### Passage for review
-*-
Bitwise AND of all status flags

SELECT bit_and(flags) FROM events;

bit_and
4

Bitwise AND of status flags by category

SELECT category, bit_and(status_flags) FROM items;

category	bit_and
A	1
B	0
C	5

bit_or

bit_or(value) returns the bitwise OR of all non-NULL values in an integer column.

Parameters

value is a byte, short, int, or long column.

Return value

Return value type matches the type of the argument.

Examples

Bitwise OR of all permissions

SELECT bit_or(permissions) FROM users;

bit_or
15

Bitwise OR of permissions by role

SELECT role, bit_or(permissions) FROM users;

role	bit_or
admin	255
editor	31
viewer	1

bit_xor

bit_xor(value) returns the bitwise XOR of all non-NULL values in an integer column.

Parameters

value is a byte, short, int, or long column.

Return value

Return value type matches the type of the argument.

Examples

Bitwise XOR of all checksums

SELECT bit_xor(checksum) FROM data;

bit_xor
42

Bitwise XOR by partition

SELECT partition_id, bit_xor(value) FROM records;

partition_id	bit_xor
1	170
2	85

bool_and

bool_and(value) returns true if all non-NULL values in the group are true, otherwise returns false. This function is useful for checking if a condition holds across all rows in a group.

Parameters

value is a boolean column or expression.

Return value

Return value type is boolean.

Examples

Check if all orders are fulfilled

SELECT bool_and(is_fulfilled) FROM orders;

bool_and
false

Check if all items passed QA by batch

SELECT batch_id, bool_and(passed_qa) FROM items;

batch_id	bool_and
1	true
2	false
3	true

Check if all prices are above threshold

SELECT symbol, bool_and(price > 100) FROM trades;

symbol	bool_and
BTC-USD	true
ETH-USD	false

bool_or

bool_or(value) returns true if any non-NULL value in the group is true, otherwise returns false. This function is useful for checking if a condition holds for at least one row in a group.

Parameters

value is a boolean column or expression.

Return value

Return value type is boolean.

Examples

Check if any order has errors

SELECT bool_or(has_error) FROM orders;

bool_or
true

Check if any item failed QA by batch

SELECT batch_id, bool_or(failed_qa) FROM items;

batch_id	bool_or
1	false
2	true
3	false

Check if any trade exceeded volume threshold

SELECT symbol, bool_or(volume > 1000000) FROM trades;

symbol	bool_or
BTC-USD	true
ETH-USD	true

corr

corr(arg0, arg1) is a function that measures how closely two sets of numbers move in the same direction. It does this by comparing how much each number in each set differs from the average of its set. This calculation is based on Welford's Algorithm.

If the numbers in both sets tend to be above or below their average values at the same time, the function will return a value close to 1.
If one set of numbers tends to be above its average value when the other set is below its average, the function will return a value close to -1.
If there's no clear pattern, the function will return a value close to 0.

Parameters

arg0 is any numeric value representing the first variable
arg1 is any numeric value representing the second variable

Return value

Return value type is double.
-*-
### Exercise data
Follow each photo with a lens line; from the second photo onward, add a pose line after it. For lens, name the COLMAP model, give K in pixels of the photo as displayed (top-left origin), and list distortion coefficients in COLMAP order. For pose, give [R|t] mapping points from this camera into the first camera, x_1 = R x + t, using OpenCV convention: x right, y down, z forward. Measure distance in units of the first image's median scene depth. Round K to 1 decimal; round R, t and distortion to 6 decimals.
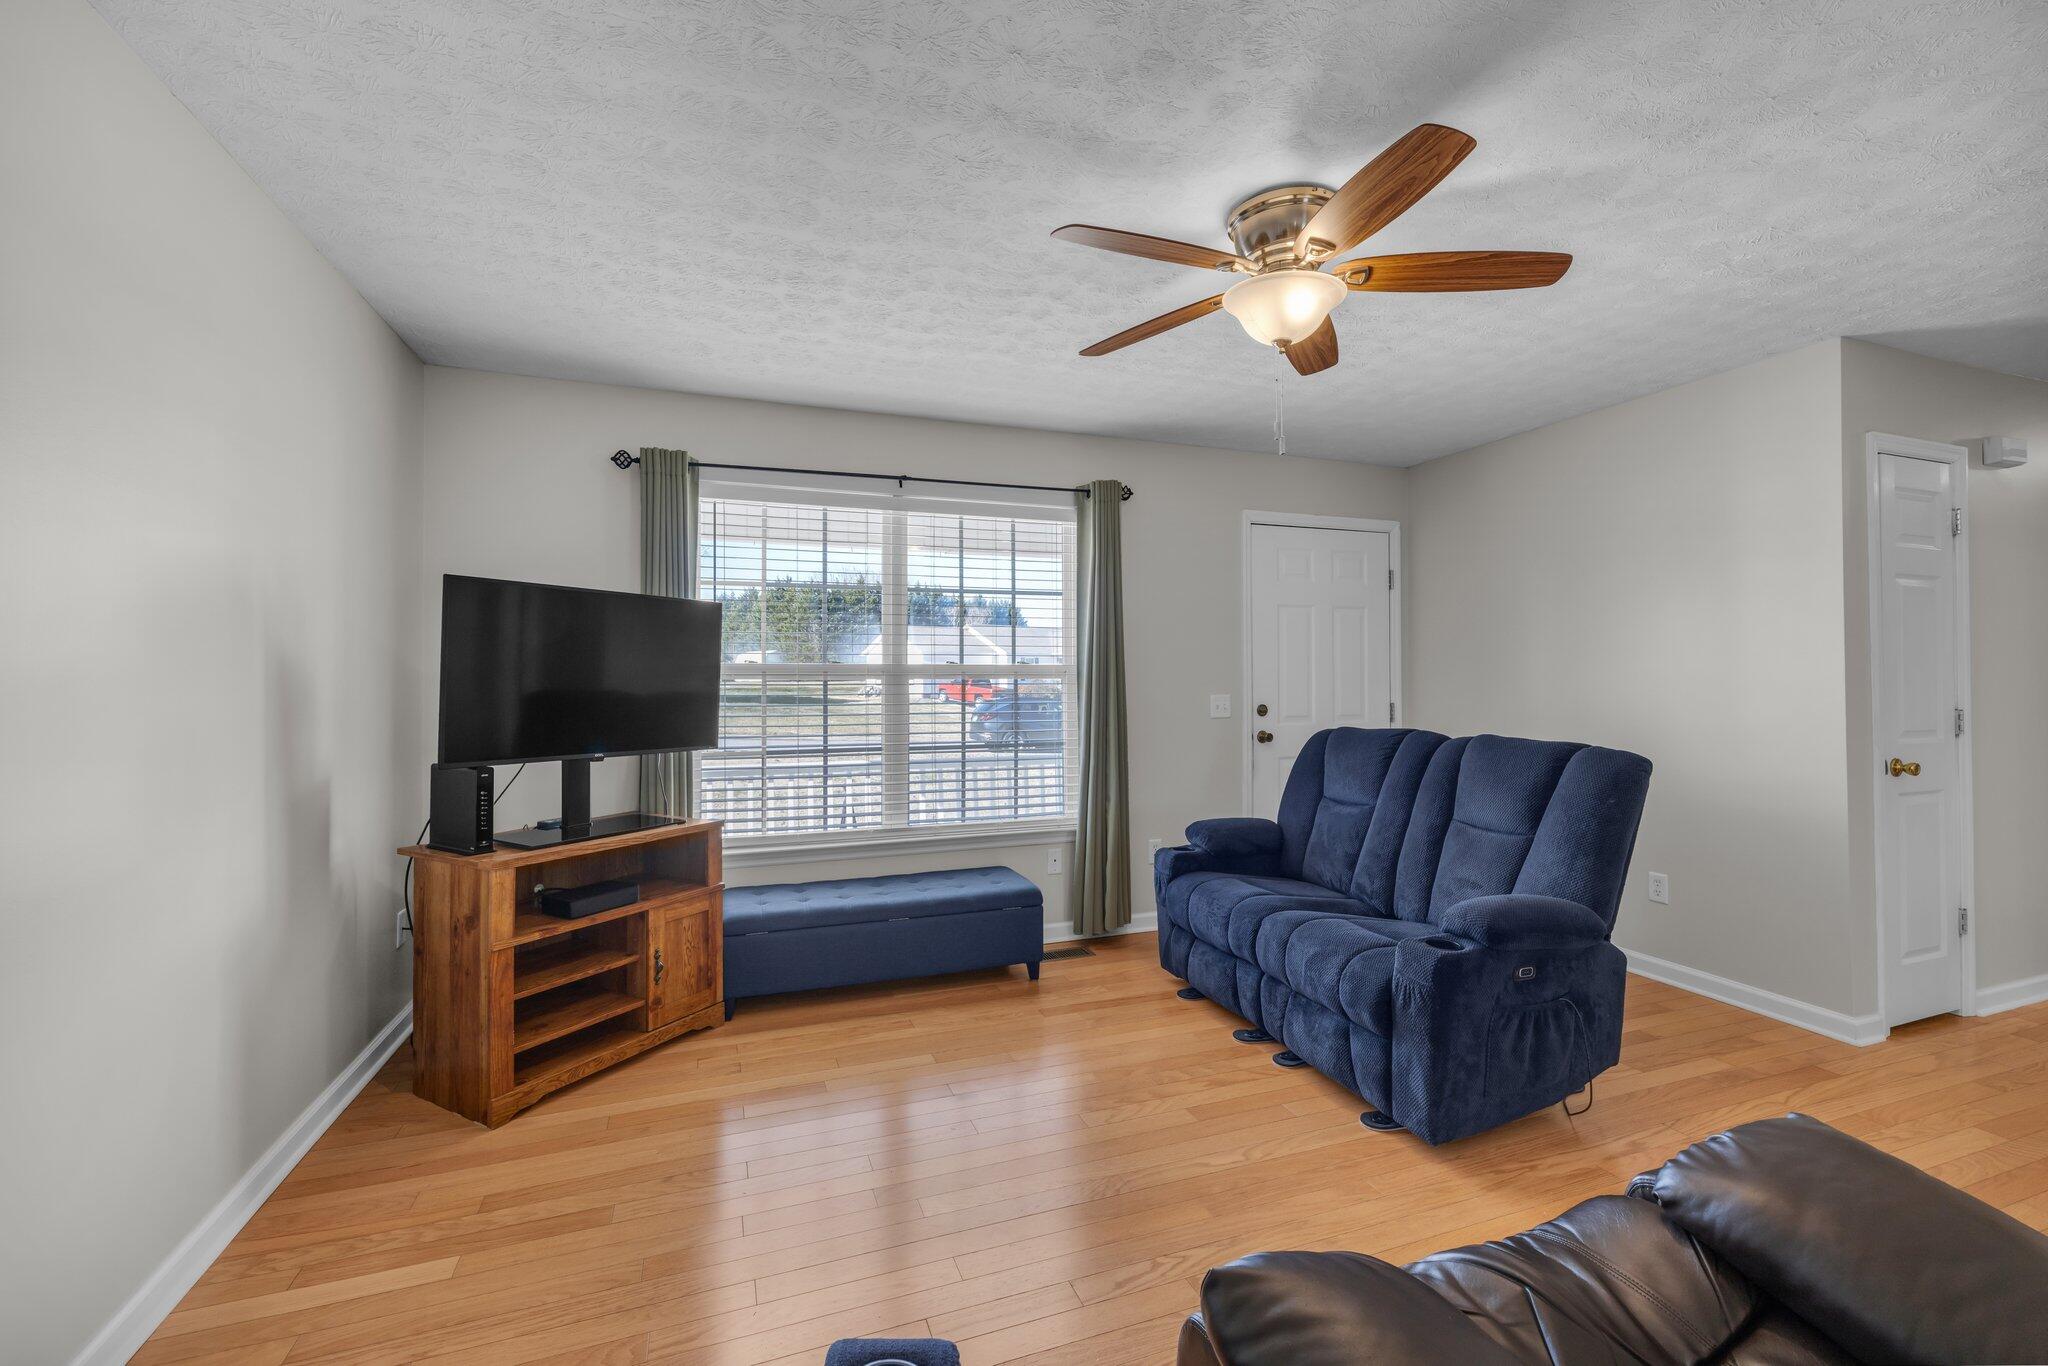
-*-
### Exercise requirements
(1) List each table that follows FROM in the SQL queries of the SQL function reference, naming each table only once.
(2) Rewrite everything from "If the numbers" down to "close to -1." in the SQL function reference, changing "average" to "mean".

### Answers provided
(1) events, items, users, data, records, orders, trades

(2)
If the numbers in both sets tend to be above or below their mean values at the same time, the function will return a value close to 1.
If one set of numbers tends to be above its mean value when the other set is below its mean, the function will return a value close to -1.